MaestroQA is a fully remote company, but we’re lucky enough to connect with colleagues in person at least four times a year - twice at all-company offsites, and twice at team specific offsites.
For our 2023 Customer Success Summer Offsite, we all gathered in Denver for some much needed in-person collaboration and play time.
We always focus the first evening of our offsites on getting everyone together and having a good time. Despite the fact that few of us see each other in person outside of these offsites, as a Customer Success Team, we’ve all become quite close. That makes the quality time we spend together on non-work activities all the more special.
We kicked off the trip with a visit to Meow Wolf’s Convergence Station. I’d describe it as an artistic mix of Avengers meets Rick and Morty meets Teenage Mutant Ninja Turtles. It was three floors of practically infinite sensory overload. The exhibit produced a lot of laughs, plenty of amazing pictures, and we’ll call it “just the right amount” of fear.
After leaving Meow Wolf and reacclimating with planet Earth, we had a lovely team dinner at Linger. Despite some of the more organic displays at Meow Wolf, we still had plenty of appetite and put down practically their entire menu.
We finished the evening off with Little Man Ice Cream. To our collective surprise, the Salty Oreo flavor was actually quite salty.
We kicked off our first day of programming with something we hadn’t done in a while: by celebrating our collective successes over the past 6 months as a team. It has been a difficult time in SaaS lately; especially in the world of Customer Success, where we are on the frontlines with clients as they go through their own organizational changes and challenges. Clear and constant articulation of ROI has never been more critical.
We’ve really been grinding as a team to continue to deliver strong outcomes for our customers, and it was reinvigorating to congratulate each other on exciting renewals, expansions, and implementations.
Another force that has materially impacted our CS approach over the past 6 months is the emergence of AI, speech and text analytics, and the general desire from our customers to do more with less.
Our product and engineering teams have equipped us with incredible new tools to tackle these challenges for customers. As CSMs and Implementation Managers, we’ve been hyperfocused on solving these problems within our own books of business.
This dedicated in-person time gave us the opportunity to break out into small groups to discuss the specific use cases and solutions we’ve delivered across our customers. We then came back together to summarize our learnings so we can approach customer conversations with greater clarity and industry-proven recommendations.
Within 24 hours of leaving the offsite, one of my colleagues, George, already took her learnings from the group session, shared them with a customer, and was able to secure buy-in to pilot our new product offerings. Not bad Time to Value.
We had originally planned to spend our second afternoon white water rafting, but unfortunately the water levels were too low to do so safely. We made a quick last-minute pivot to attend a concert at world-renowned Red Rocks to see Japanese Breakfast Club, Phoenix, and Beck - a pretty good option B if you ask me.
The concert didn’t get off to the hottest start as there was a 30 minute rain delay, but it did afford us the opportunity to eat our Hot Dog Dinners in the Visitors Center.

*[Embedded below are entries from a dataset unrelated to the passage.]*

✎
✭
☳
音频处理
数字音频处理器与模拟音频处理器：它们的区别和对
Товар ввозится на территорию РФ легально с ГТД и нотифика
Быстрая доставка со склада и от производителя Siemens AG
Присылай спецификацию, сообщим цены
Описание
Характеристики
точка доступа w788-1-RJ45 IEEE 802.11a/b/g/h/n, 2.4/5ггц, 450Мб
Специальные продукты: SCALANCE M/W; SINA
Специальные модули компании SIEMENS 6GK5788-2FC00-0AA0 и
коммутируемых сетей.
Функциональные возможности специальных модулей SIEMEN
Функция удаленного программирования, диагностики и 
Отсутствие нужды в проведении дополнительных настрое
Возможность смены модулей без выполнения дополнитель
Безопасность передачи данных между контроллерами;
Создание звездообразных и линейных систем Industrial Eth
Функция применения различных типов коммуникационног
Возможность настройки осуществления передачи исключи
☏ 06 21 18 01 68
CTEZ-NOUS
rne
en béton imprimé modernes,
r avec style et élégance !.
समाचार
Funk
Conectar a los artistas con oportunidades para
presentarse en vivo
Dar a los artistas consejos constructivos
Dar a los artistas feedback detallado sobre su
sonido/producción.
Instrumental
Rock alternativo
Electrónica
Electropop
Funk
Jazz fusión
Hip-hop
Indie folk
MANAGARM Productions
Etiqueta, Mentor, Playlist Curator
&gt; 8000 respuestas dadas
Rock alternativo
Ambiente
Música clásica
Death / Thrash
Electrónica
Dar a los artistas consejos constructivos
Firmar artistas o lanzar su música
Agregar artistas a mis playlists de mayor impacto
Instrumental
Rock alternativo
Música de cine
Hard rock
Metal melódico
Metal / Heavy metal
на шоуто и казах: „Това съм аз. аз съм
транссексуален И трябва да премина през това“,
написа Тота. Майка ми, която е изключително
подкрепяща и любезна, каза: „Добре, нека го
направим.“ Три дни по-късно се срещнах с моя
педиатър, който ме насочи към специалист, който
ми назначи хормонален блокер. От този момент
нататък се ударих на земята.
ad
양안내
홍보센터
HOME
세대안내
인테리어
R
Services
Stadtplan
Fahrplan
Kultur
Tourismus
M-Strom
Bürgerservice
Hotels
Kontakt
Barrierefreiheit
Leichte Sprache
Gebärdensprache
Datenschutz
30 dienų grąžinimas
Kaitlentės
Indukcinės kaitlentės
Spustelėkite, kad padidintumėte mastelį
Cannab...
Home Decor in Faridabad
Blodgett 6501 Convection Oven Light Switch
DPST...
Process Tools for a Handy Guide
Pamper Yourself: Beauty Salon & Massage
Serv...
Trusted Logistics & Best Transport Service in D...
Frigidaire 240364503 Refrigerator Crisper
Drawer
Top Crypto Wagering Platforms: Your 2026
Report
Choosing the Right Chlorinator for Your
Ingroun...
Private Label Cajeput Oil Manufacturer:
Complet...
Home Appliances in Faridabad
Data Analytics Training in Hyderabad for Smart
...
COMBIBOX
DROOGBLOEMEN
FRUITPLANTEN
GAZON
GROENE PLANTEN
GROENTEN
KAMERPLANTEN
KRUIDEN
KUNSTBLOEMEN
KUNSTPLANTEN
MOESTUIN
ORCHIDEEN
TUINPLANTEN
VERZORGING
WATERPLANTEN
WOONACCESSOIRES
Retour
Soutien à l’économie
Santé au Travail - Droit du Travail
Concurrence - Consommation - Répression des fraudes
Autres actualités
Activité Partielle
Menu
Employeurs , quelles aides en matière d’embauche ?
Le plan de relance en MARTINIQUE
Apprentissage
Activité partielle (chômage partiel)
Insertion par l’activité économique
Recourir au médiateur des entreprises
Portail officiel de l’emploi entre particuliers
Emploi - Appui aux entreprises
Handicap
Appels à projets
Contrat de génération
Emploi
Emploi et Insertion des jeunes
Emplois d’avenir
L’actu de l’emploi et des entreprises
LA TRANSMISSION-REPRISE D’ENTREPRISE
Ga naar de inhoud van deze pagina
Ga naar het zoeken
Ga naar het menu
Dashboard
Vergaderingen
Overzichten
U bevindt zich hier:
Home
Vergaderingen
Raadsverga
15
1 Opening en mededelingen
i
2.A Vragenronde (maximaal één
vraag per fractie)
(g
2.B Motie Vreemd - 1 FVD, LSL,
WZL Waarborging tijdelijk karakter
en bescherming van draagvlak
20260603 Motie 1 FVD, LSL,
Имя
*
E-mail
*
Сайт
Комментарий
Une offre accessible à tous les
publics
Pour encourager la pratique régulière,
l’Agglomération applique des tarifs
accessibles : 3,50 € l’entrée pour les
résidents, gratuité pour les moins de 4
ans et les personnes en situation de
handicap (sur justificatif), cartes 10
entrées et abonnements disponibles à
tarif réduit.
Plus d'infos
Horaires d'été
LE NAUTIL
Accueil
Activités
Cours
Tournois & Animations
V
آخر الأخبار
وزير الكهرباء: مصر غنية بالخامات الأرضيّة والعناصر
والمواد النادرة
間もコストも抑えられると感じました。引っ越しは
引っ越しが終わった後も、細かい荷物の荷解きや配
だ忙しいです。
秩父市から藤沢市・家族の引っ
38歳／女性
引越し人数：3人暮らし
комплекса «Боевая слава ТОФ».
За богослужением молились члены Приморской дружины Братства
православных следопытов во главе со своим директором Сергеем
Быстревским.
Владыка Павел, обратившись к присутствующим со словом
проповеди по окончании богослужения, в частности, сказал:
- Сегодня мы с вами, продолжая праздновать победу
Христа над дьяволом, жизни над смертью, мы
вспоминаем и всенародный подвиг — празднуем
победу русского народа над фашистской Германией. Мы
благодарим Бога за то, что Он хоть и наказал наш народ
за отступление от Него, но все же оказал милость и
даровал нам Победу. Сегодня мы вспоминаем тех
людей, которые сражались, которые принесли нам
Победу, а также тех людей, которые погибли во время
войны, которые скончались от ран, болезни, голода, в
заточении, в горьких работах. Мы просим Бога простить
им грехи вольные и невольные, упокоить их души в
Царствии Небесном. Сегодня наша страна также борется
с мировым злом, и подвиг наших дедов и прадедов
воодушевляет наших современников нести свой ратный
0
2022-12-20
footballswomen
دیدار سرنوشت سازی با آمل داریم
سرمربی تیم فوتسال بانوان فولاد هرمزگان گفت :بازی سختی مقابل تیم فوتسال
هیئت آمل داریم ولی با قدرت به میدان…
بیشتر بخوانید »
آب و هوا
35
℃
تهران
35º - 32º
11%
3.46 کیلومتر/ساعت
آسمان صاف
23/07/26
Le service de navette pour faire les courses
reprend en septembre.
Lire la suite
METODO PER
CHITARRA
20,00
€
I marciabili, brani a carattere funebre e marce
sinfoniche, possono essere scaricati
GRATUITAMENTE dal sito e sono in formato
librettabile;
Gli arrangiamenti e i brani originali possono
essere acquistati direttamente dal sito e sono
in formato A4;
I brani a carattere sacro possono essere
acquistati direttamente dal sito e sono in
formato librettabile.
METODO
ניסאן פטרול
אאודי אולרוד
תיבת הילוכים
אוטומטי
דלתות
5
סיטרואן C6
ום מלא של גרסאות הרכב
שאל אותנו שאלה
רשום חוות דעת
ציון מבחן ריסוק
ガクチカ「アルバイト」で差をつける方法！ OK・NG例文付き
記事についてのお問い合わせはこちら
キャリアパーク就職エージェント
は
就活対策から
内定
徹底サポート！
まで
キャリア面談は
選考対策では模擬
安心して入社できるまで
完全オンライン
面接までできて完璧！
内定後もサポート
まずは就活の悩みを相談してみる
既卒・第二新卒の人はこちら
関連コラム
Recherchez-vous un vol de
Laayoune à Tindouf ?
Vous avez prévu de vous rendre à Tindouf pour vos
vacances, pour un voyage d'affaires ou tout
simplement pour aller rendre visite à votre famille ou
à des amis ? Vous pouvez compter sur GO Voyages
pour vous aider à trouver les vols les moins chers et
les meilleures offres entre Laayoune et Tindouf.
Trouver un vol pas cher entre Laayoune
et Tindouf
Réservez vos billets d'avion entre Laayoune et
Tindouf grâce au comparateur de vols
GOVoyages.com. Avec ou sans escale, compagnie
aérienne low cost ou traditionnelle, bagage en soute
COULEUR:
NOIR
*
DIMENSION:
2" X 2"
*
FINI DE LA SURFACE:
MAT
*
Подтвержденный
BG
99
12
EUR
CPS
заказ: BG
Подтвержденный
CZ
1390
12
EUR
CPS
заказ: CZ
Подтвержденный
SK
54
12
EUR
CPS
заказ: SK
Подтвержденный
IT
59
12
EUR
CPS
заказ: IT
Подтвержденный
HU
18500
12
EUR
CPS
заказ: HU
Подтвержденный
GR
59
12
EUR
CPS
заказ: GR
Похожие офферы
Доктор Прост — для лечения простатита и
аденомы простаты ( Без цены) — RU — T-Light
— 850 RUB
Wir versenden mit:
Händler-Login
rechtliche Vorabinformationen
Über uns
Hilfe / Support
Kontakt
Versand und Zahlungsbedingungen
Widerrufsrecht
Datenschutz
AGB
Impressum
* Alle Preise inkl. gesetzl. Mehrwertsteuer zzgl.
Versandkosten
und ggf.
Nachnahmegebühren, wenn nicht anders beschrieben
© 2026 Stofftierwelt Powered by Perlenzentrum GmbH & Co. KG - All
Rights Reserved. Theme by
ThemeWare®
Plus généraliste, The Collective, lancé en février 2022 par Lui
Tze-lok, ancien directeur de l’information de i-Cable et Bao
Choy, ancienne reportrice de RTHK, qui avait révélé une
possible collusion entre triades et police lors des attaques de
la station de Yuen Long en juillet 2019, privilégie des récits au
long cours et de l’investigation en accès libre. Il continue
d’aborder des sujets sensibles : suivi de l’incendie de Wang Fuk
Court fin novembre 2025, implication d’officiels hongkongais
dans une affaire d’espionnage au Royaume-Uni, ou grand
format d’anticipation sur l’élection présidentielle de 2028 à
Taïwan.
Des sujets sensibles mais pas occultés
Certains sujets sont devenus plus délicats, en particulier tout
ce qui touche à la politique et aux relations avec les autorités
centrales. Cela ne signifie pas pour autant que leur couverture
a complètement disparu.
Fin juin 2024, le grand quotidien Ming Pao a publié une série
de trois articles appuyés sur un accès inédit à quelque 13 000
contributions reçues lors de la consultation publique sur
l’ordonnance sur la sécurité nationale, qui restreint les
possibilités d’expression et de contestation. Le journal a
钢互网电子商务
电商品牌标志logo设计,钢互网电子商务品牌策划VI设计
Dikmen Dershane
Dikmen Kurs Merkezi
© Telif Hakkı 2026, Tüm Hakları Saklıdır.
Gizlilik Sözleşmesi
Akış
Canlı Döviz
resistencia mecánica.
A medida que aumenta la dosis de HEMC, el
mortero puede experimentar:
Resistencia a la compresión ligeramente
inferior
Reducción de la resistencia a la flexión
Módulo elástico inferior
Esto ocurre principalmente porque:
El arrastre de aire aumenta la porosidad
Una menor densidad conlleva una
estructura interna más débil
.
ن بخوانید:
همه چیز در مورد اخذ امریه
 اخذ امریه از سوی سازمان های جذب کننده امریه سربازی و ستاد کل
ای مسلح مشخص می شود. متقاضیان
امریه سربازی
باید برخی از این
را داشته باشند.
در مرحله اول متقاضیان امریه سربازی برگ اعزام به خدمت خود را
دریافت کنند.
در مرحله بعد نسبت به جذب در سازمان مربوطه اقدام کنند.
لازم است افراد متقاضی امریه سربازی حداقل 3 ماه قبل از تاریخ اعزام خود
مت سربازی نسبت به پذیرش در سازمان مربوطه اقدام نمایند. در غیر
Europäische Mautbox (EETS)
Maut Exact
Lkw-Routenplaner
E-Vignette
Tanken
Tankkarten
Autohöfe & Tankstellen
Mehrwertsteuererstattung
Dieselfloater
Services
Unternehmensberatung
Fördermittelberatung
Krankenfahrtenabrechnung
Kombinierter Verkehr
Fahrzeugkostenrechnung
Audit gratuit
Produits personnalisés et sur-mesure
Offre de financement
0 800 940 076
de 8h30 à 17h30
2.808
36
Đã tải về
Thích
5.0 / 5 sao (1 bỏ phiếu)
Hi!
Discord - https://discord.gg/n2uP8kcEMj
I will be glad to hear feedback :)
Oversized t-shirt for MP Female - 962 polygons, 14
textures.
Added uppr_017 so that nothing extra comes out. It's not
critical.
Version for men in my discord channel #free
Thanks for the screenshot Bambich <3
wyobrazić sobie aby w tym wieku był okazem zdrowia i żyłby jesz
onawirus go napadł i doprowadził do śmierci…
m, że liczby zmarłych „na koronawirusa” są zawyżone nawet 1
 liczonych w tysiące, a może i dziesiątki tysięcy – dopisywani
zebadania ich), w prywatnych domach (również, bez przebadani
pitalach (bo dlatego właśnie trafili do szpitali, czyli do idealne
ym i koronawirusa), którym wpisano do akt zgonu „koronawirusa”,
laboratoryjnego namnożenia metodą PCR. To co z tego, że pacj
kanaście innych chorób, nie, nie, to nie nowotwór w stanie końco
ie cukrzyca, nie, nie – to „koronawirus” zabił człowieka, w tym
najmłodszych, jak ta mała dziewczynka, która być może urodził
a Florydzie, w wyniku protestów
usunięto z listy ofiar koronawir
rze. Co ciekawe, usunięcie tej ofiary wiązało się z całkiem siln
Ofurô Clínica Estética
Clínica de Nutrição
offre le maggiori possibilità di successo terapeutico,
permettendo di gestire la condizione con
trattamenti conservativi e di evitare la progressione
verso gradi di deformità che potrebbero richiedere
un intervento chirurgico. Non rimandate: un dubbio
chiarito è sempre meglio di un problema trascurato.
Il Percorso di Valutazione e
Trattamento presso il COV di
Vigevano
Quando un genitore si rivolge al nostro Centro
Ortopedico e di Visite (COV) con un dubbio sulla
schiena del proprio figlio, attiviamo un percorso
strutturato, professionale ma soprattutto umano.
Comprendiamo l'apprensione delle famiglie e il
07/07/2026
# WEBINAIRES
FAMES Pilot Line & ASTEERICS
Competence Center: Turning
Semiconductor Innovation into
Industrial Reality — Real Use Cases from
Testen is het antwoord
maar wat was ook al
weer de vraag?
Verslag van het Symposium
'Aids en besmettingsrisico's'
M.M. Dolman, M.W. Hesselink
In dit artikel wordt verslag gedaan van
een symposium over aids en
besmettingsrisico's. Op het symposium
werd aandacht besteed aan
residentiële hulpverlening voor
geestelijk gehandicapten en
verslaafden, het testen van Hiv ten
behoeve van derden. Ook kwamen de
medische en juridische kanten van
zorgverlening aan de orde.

Additionally, the rain created a spectacular double rainbow that provided an otherworldly backdrop.
Once we were cleared to enter the amphitheater, we proceeded to rock out, dance, and generally have a great time together for the next few hours. Each musical act was great, and I was particularly stoked to hear Phoenix’s 1901 AKA the most iconic FIFA song of all time.
We spent our final half day together walking through specific customer discovery calls pertinent to our new AI / speech and text analytics offerings. We broke into our smaller teams again to build business cases for each customer to pilot our new products.
As we came together to present our solutions across customers, we had great discussions on the key value drivers of our new products, the right sequencing of next steps to kick off a pilot, and how to set clear and effective success criteria.
I threw “No Rainbows without Rain” in the title of this blog not only as an ode to our experience at Red Rocks, but also because I feel it defines the current optimism I feel about MaestroQA, our relationship with our customers, and our Customer Success team especially.
I always leave offsites, all-company or team, energized based on conversations with my peers, but this one felt different, I think notably because of how hard we’ve worked over the past 6 months to meet the shifting demands of our customers and the market.
Working with a few of my peers in New York consistently has given me the sense that we’re on the precipice of big things, but getting together with my entire team in Denver gave me the confidence that we have the product, strategy, and most importantly, the people to really crush it going forward.